* Start SELECTED EXCERPT *

KEY POINTS
  • A King Air 350 research aircraft  is conducting its maiden scientific mission over the Salt Lake valley to measure ozone.
  • The collaborative effort includes universities, the Utah Division of Air Quality, NASA and the National Center for Atmospheric Research, among others.
  • The plane flies twice daily as sensitive onboard instruments measure VOCs, nitrogen oxides and other ozone precursors.

The Salt Lake valley is beloved for its beautiful mountains and great outdoor recreation options from mountain climbing to biking and more. But there’s a less lovable side to being outdoors some days, too, in the form of frequent air pollution and summer ozone.

Recent extreme heat, drought and wildfires just exacerbate the problem.

Part of the solution to what Ryan Bares, Utah implementation planner and environmental scientist in the Utah Division of Air Quality, calls an “interesting challenge that takes a team because of its complexity” was shown to the media Friday: a King Air 350 research plane on its maiden scientific research “campaign” to measure and map different components that together form the troublesome ozone.

* End SELECTED EXCERPT *

SET EXERCISE A: Edit the ozone research passage by rewriting everything from "The Salt Lake valley is" down to "the troublesome ozone.", with "Salt Lake valley" changed to "Salt Lake basin".
These records have no connection to the ozone research passage.

* Start RECORD EXTRACTS *

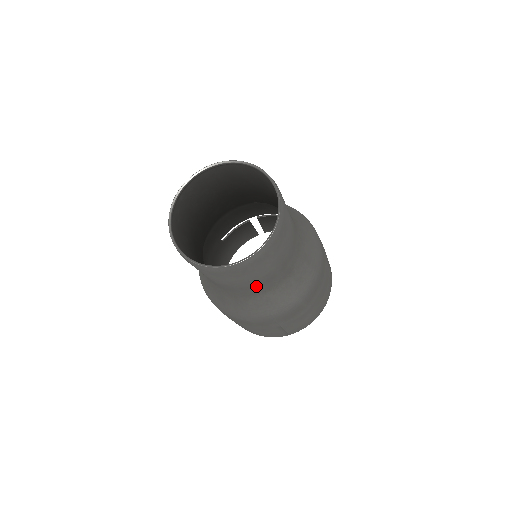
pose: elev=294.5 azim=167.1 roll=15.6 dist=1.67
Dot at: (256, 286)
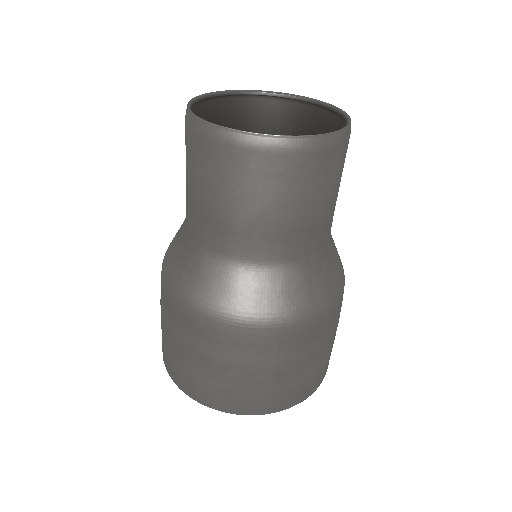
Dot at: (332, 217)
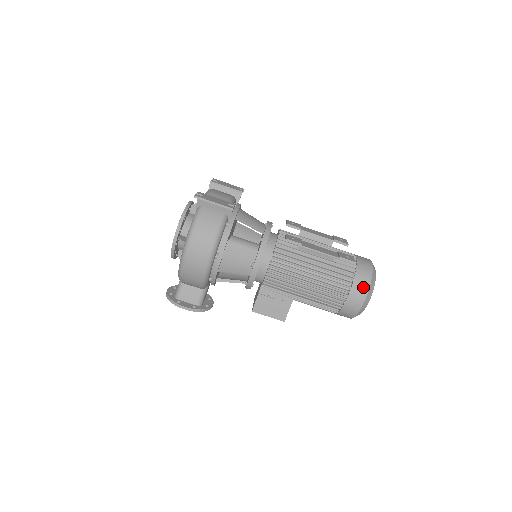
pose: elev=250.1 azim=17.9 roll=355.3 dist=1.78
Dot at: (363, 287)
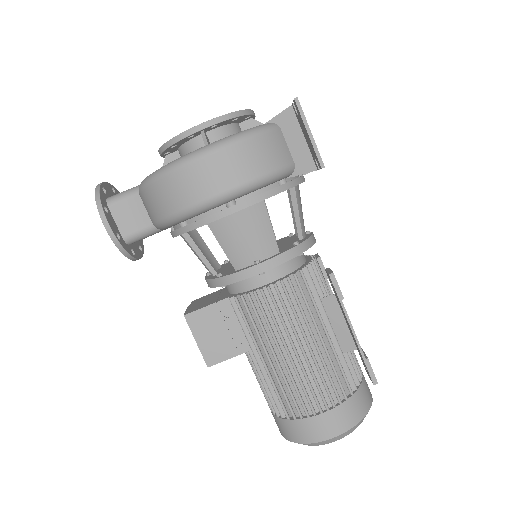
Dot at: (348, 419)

* End RECORD EXTRACTS *
* Start RECORD EXTRACTS *

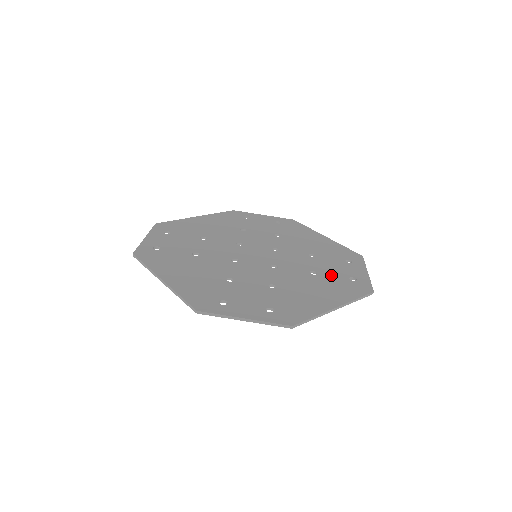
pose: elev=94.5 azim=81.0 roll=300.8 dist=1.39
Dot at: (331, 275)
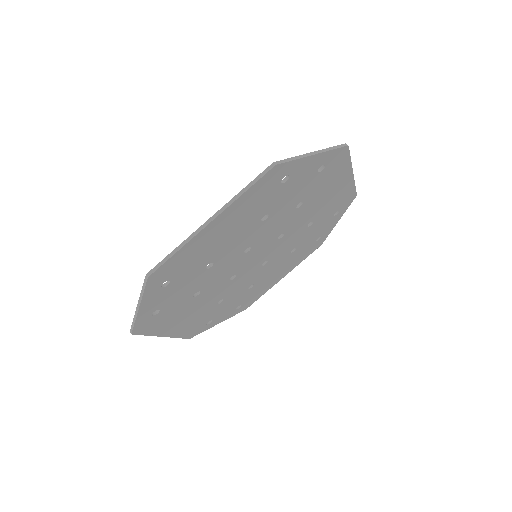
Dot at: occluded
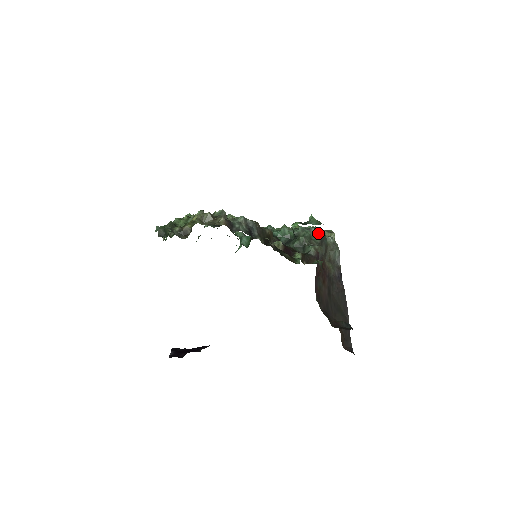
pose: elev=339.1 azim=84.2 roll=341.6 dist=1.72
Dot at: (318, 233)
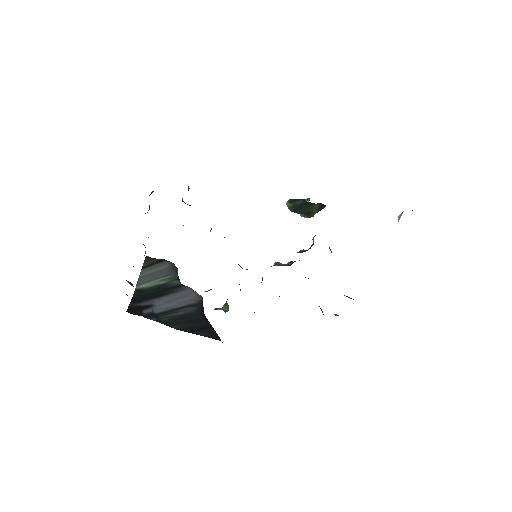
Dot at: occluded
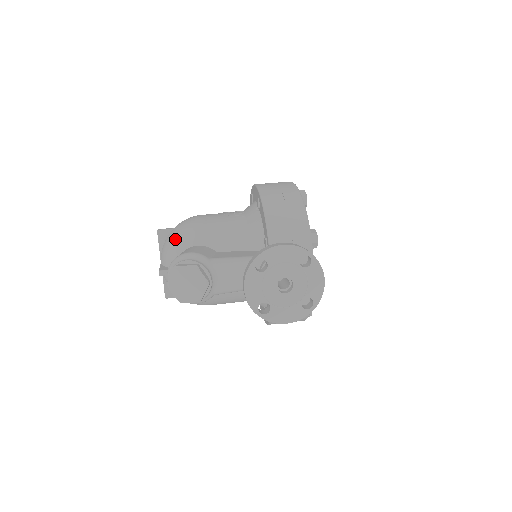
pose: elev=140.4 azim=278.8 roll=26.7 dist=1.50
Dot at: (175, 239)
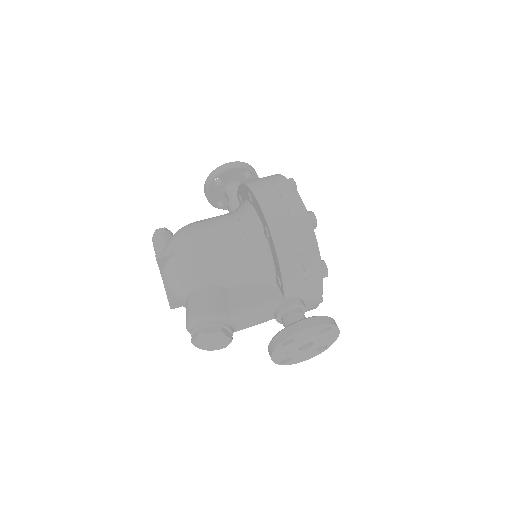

* End RECORD EXTRACTS *

SET EXERCISE B: Render the records from the line that contains "pose: elev=294.5 azim=167.1" down to the line that contains "Dot at: (332, 217)", both included, as a Markdown table with the columns Row and Line. Skip blank lines and leave the pictures out.

EXERCISE OUTPUT A:
The Salt Lake basin is beloved for its beautiful mountains and great outdoor recreation options from mountain climbing to biking and more. But there’s a less lovable side to being outdoors some days, too, in the form of frequent air pollution and summer ozone.

Recent extreme heat, drought and wildfires just exacerbate the problem.

Part of the solution to what Ryan Bares, Utah implementation planner and environmental scientist in the Utah Division of Air Quality, calls an “interesting challenge that takes a team because of its complexity” was shown to the media Friday: a King Air 350 research plane on its maiden scientific research “campaign” to measure and map different components that together form the troublesome ozone.

EXERCISE OUTPUT B:
| Row | Line |
|---|---|
| 1 | pose: elev=294.5 azim=167.1 roll=15.6 dist=1.67 |
| 2 | Dot at: (256, 286) |
| 3 | Dot at: (332, 217) |